### DESCRIPTION OF THE TASK:
Every line holding the string "type" is to be copied from the entries below.

### DATA TO USE:
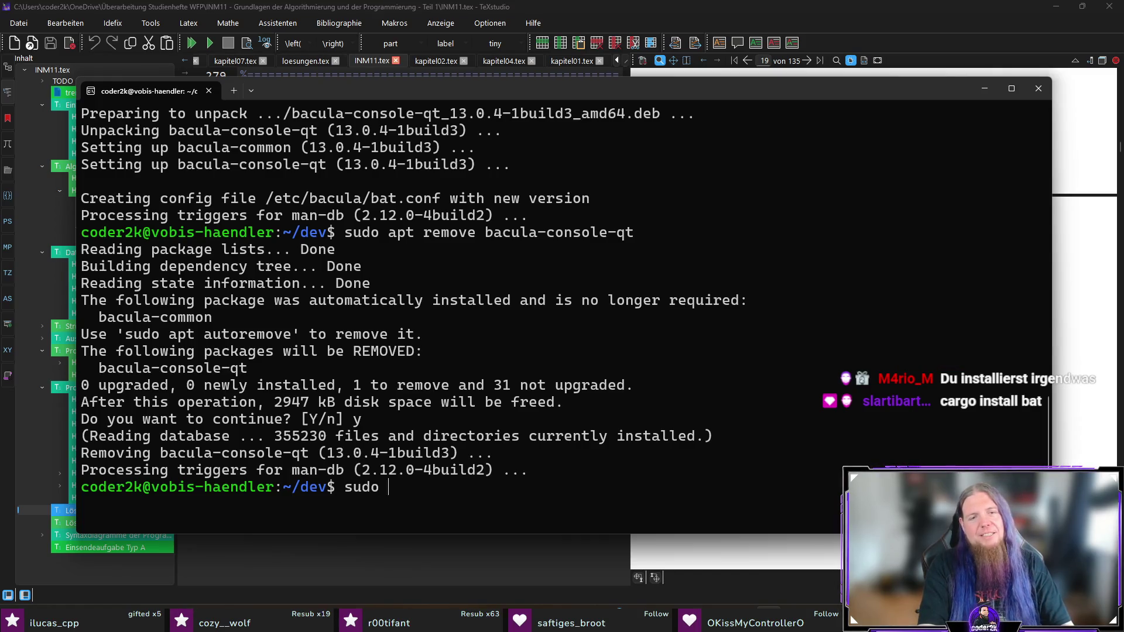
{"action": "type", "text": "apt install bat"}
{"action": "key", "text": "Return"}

--

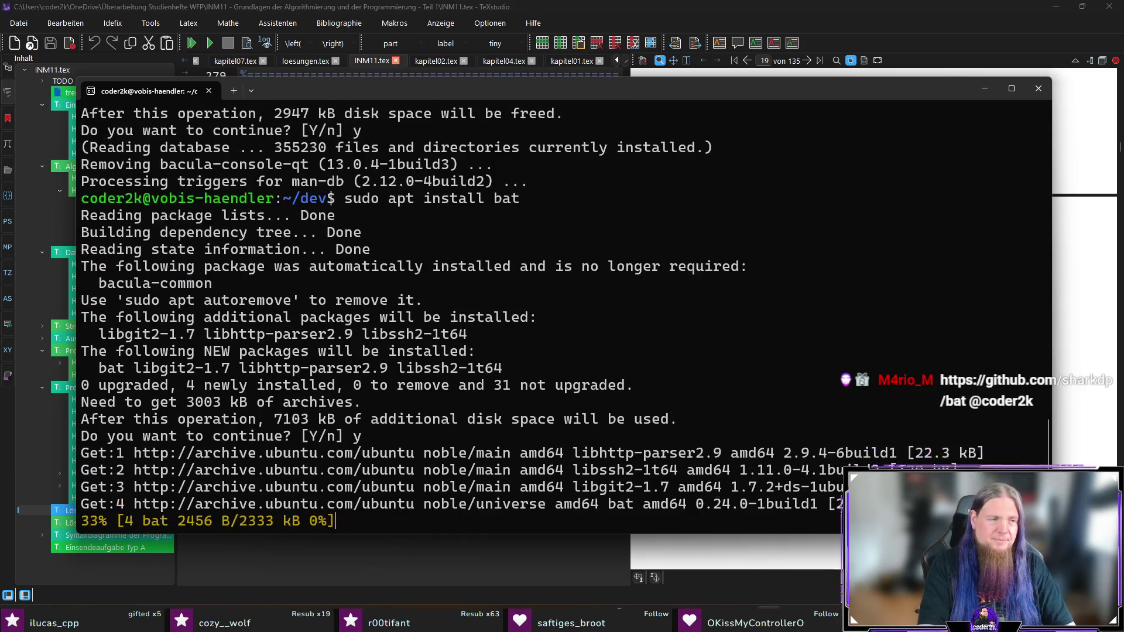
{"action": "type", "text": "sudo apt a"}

### RESULT OF THIS EXERCISE:
{"action": "type", "text": "apt install bat"}
{"action": "type", "text": "sudo apt a"}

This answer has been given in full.